To understand better what is different in these various assembler outputs, scope out these instruction statistics for both architectures.
After the fetch pattern is fixed, 3.0 still does not produce as good a x87 register stack code as 2.96-80 or 2.95.
MMBENCH3/Makefile has macros for 3 different compilers, and their flags. You'll need to change:
GCC = (your 2.95 or older compiler here) ECC = (your 2.96-80 compiler here) CC3 = (your 3.0 compiler here)If you don't care about a particular compiler, just point it to another (eg, if you you don't have 2.96-80, set ECC=$(GCC)), and ignore those results.
Now, typing "make" will build and run the timers for the code where gcc should do the scheduling (the 1350/720/720 result). To see the manually scheduled timings (1350/1350/1234), do: "make mmrout=gemm_AtlasSched"
If you want to produce the other results, you can use these two commands while changing the compiler flags.
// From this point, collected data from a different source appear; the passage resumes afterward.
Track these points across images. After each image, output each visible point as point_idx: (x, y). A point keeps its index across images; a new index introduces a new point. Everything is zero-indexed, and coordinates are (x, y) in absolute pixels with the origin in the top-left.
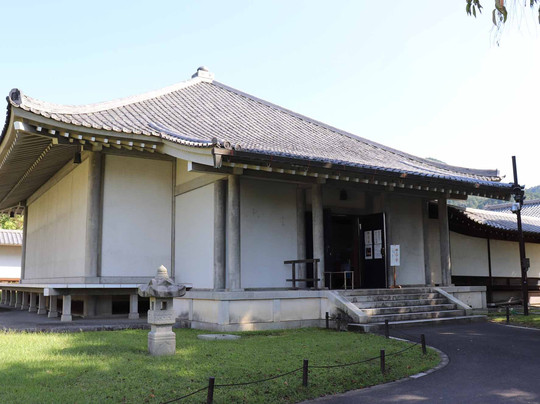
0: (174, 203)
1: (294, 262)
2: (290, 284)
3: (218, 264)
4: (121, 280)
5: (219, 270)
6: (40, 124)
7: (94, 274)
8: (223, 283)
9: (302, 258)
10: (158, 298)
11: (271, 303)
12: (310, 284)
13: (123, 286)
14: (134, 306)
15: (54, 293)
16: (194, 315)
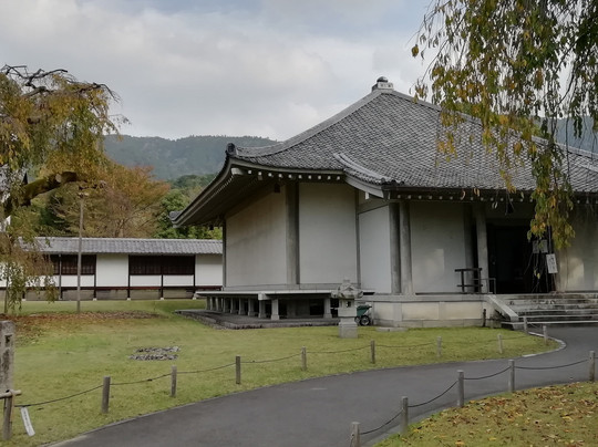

To produce assembler files for a given flag setting, type rm -f *.s ; make assall.
|egcs 2.91.66||-fomit-frame-pointer -O||387|
|gcc 3.0||-fomit-frame-pointer -O||284|
|gcc 3.0||-fomit-frame-pointer -O -fschedule-insns||320|
Now, just as with the athlon, ATLAS can adapt itself to the new compiler. The above code actually attempts to utilize 11 registers, when there are only 8 available in the ISA. The new compiler must have different spill algorithms, because performance gets quite a bit better once ATLAS adapts to use 8 registers. Here is a table comparing the performance using a kernel adapted to gcc 3.0:
|egcs 2.91.66||-fomit-frame-pointer -O||366|
|gcc 3.0||-fomit-frame-pointer -O||337|
|gcc 3.0||-fomit-frame-pointer -O -fschedule-insns||320|
OK, with this code, the spill is no longer a problem, and 3.0 is able to improve to 337Mflops (or 87% of best 2.9x code). So, why is 3.0 over 10% slower than 2.9x? The assembler outputs are difficult to compare directly, but a look at some statistics is very helpful in answering this question. It looks like to me the greater number of fxch produced during fp stack utilization is the main culprit.
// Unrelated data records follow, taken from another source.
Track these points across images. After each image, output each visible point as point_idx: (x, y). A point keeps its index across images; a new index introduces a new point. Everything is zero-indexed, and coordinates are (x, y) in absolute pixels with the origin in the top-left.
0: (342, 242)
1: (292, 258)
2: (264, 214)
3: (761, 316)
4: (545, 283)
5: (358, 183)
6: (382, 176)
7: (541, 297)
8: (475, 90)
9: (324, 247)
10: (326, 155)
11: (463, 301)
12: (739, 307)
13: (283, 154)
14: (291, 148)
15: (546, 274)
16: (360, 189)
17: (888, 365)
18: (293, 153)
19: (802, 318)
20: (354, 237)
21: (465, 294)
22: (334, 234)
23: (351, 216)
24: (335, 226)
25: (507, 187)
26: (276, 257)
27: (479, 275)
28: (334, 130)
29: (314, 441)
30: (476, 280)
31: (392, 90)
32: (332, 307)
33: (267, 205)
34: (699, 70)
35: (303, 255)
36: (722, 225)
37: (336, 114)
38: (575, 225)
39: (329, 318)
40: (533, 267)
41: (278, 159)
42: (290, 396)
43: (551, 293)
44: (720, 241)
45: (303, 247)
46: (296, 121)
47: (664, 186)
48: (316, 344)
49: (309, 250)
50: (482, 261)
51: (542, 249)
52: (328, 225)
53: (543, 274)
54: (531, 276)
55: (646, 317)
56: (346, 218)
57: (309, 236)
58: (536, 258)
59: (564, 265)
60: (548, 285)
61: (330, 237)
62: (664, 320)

MMBENCH4/Makefile has macros for 3 different compilers, and their flags. You'll need to change:
GCC = (your 2.95 or older compiler here) ECC = (your 3.0 compiler here) CC3 = (your 3.0 compiler here (used with -fschedule-insns))Now, typing "make" will build and run the timers for the 2.9x adapted code (the 387/284/320 results). Typing "make mmrout=gemm_AtlasAdapt runs the 3.0 adapted kernel (366/337/320). To produce assembler files for a given flag setting, type rm -f *.s ; make assall.
|2.9Kern||3.0Kern||Scheduled Kern||Unscheduled Kern|
|# fp inst:||160||160||160||160||200||200||200||200|
|% stack top:||20.0||37.5||25.0||31.9||50.0||30.5||9.5||7.0|
I included the percentage of fp instructions operating on the top two elements of the register stack, because it seemed reasonable that getting this percentage pumped up would be the reason gcc 3.0 had so many fxch instructions. What we see is that as fxch count rises, so does % stack top for the Pentium III, but that for the Athlon, fxch count rises while % stack top drops, indicating yet again how badly the Athlon is treated by 3.0.
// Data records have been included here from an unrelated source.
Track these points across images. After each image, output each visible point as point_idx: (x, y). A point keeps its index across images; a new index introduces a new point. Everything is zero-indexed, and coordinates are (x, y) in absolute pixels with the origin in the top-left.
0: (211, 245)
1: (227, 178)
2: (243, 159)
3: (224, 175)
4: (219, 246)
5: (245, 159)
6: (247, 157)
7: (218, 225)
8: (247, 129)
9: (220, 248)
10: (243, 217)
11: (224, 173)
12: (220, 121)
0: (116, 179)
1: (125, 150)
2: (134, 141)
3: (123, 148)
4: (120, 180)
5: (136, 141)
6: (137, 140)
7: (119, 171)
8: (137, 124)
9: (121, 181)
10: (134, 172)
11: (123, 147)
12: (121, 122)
It's clear that this table does not capture all differences of interest (for instance, I really dobut that one extra fxch causes the 6% drop between the Pentium III/gcc2.9x 2.9 and 3.0 kernels), but the one thing you can say is that the kernel with the lowest number of fxch instructions always wins. If it is true that 3.0 is issuing manual fxch in order to operate more often on the top of the stack, it looks like it is not a good idea.